Bibliographische Angaben:
Hamish Williams: Tolkien & the Classical World, Zürich und Jena 2021.
- Die Bibliothek von Alexandria in „The Atlas Six“ - 28. Oktober 2024
- [Fantastische Antike – Der Podcast] Progressive Phantastik - 21. September 2024
- Walhalla – Die nordische Mythologie im Comic - 31. Juli 2024
Anmerkungen
- Julian Eilmann und ich haben vom ersten Tag an gemeinsam an der RWTH Aachen Geschichte studiert, wobei wir im weiteren Verlauf des Studiums unterschiedlichen Schwerpunkten folgten. Es ist eine äußerst verrückte Geschichte, dass wir nun gute 20 Jahre später beide erstmals gemeinsam an einer Publikation beteiligt sind, die noch dazu englischsprachig ist.
Lieber Michael,
danke für die Vorstellung des Sammelbandes! Ich träume mich gerade verstärkt in Tolkiens Welten und habe mich aktuell auch wieder etwas mehr in seine Inspirationen vertieft. Da kommt dieser Sammelband natürlich wie gerufen.
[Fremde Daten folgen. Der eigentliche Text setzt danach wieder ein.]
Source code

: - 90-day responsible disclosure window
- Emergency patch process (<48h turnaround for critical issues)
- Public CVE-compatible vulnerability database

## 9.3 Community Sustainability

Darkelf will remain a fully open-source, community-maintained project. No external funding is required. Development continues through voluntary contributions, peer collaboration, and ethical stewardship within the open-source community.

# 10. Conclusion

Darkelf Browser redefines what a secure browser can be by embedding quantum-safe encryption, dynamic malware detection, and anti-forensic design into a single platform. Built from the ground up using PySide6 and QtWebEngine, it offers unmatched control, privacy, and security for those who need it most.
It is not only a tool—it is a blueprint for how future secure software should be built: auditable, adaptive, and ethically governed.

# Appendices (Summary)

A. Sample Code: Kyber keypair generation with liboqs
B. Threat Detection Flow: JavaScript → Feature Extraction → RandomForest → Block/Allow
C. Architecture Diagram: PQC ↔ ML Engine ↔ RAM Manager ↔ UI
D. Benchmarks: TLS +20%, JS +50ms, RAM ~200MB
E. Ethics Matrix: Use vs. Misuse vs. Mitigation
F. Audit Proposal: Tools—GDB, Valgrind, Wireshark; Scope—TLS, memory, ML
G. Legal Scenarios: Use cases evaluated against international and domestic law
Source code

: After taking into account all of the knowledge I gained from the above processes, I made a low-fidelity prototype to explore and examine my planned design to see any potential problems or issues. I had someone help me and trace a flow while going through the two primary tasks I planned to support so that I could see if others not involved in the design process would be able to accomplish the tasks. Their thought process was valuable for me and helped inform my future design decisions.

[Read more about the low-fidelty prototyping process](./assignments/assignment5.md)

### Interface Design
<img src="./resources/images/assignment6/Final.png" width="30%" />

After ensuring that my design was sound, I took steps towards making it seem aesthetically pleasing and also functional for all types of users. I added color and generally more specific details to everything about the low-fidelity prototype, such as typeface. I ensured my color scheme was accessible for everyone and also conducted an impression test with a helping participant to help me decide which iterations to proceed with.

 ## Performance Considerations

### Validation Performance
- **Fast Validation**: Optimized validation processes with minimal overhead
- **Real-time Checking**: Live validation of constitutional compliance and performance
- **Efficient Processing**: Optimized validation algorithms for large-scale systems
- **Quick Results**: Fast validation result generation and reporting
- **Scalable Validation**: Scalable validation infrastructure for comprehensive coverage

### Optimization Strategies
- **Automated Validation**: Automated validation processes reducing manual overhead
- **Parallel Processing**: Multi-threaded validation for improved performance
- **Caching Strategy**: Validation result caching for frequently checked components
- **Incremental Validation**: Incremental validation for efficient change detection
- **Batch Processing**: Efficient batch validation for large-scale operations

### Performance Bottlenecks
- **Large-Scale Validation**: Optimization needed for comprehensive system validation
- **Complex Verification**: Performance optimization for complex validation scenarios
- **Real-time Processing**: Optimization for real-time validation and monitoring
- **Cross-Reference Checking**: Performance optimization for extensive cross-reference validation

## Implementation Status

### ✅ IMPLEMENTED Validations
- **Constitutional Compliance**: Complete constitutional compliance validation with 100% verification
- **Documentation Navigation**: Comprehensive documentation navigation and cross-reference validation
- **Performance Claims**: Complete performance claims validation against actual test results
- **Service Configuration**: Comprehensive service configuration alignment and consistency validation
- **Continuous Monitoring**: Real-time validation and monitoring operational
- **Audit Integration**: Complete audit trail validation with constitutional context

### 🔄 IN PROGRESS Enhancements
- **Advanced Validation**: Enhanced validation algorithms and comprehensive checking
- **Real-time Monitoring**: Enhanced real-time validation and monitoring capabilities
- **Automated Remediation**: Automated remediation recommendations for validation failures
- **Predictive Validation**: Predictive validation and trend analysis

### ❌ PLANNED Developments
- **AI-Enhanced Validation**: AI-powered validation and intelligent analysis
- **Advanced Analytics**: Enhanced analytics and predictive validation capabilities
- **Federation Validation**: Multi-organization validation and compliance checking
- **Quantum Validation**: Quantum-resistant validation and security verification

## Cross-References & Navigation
Ich bin gespannt auf die einzelnen Beiträge!
Viele Grüße
Kathrin
Liebe Kathrin,
freut mich, dass die Vorstellung und der Sammelband Dir gefallen!
Wie schon auf Twitter gesagt, werde ich da demnächst noch einen Podcast zu machen.
Schöne Grüße
Michael
Ich bin schon total gespannt auf die deutsche Podcast-Version!
Und mal nebenbei gefragt: Wenn ich das Buch kaufe, sollte ich das über einen bestimmten Shop tun? (sprich: Gibt es eine Plattform / einen Weg, bei dem ihr durch den Kauf stärker unterstützt werdet als auf anderen?)
Soweit ich weiß nicht. Aber lieb, dass Du Dir darüber Gedanken machst!
Herausgeber Hamish Williams hat übrigens mit einem Teil der Autor:innen einen Podcast zum Buch produziert, den ich hier verlinke:
https://www.youtube.com/watch?v=8MrLEX_yNSQ&t=2497s
Bei fantastischeantike.de wird eine deutsche Variante folgen.